■ Document text
The use of classification algorithms overcomes this drawback, in exchange of demanding previously annotated samples. When using this approach, the physical model can be ignored; furthermore, even if the training step of the algorithm is computationally intensive, the actual application of the detection algorithm is fast, usually depending only on a forward pass of a fixed length sample signal through the pre-trained algorithm.
There is however a critical question in the use of classification algorithms for signal detection: the availability of negative examples, which include samples of background noise only but also (ideally) samples from different events that might confound the detector. It is in principle possible that the algorithm will learn to distinguish the noise from the signal by acquiring a precise representation of the noise, instead of representing the signal. In other words, a classification algorithm might learn features of the noise and use them to correctly classify the signal, leading to detectors with very high accuracy on the training set, but with little generalization power, especially if the noise samples are not representative enough of the full range of operational conditions of the sensor.
The best way to avoid this problem is to spend time and effort in building a large and rich set of samples from different conditions and with the presence of many different events. In some situations, where the operational conditions of the detector are well-known and reasonably well-behaved, it might be practical to build such a set of training examples. This is the case, for instance, in the problem of leakage detection in deep ocean waters, where not many confounding events are expected and where the background noise field conditions are reasonably stable. When this database of negative examples is not available, the tuning of the algorithm, and the actual use of the algorithm’s prediction in the detector’s design must be made with extreme care.
In this work, we train our classification-detector algorithm on samples of background noise and background noise plus leakage only. To avoid fitting the detector to a specific background noise field, we will separate our noise samples in training and test sets based on the time of the day when the recordings were taken, in order to guarantee that the algorithm is tested against different background conditions. We acknowledge, however, that our data is not representative of the full variability of acoustical events in subaquatic environments; we intend to investigate this question in more depth after further experiments are conducted.
The algorithms that will be used to build the classifier-detector are the Random Forests algorithm and the Gradient Boosting Trees algorithm. Random Forests have been previously applied to acoustic events detection, specifically in the context of speech recognition. Gradient Boosted Tress have also been applied to acoustic signal analysis , but to the best of our knowledge not to the design of detectors for specific events.

■ Given material
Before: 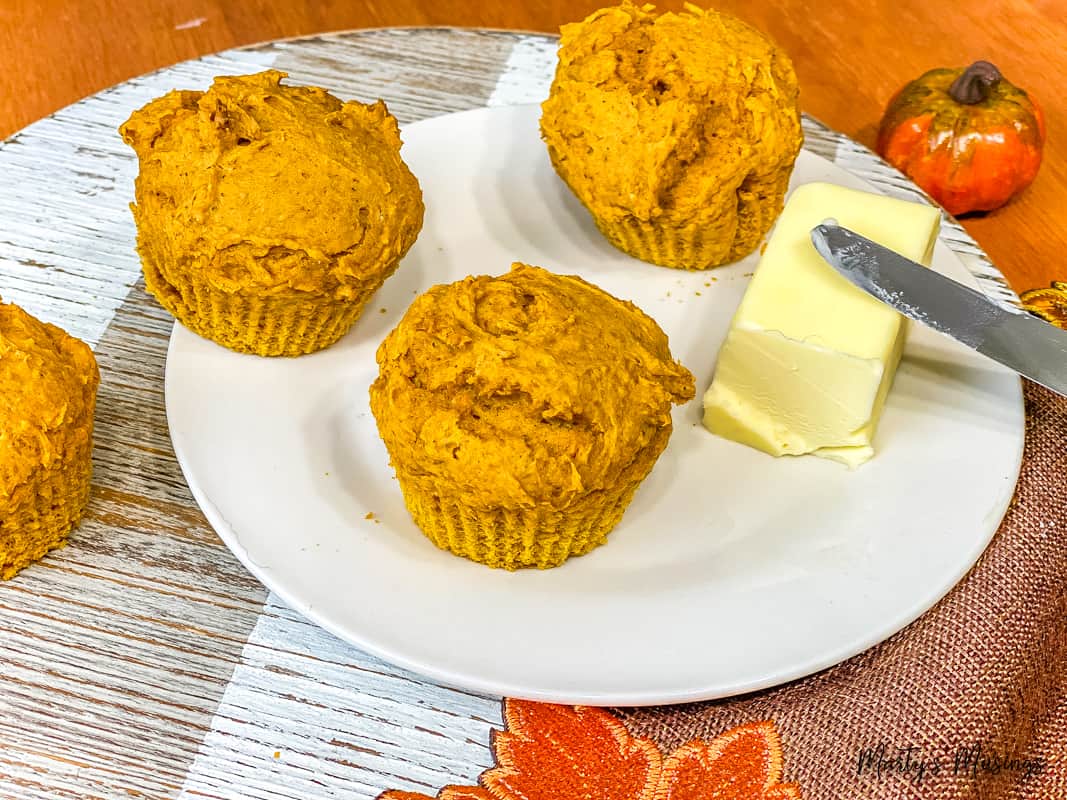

■ Goal
Translate this sentence from the leak detection text into Spanish: "Random Forests have been previously applied to acoustic events detection, specifically in the context of speech recognition." Nothing in the lines is needed here.

■ Task response
Los Random Forests se han aplicado previamente a la detección de eventos acústicos, específicamente en el contexto del reconocimiento de voz.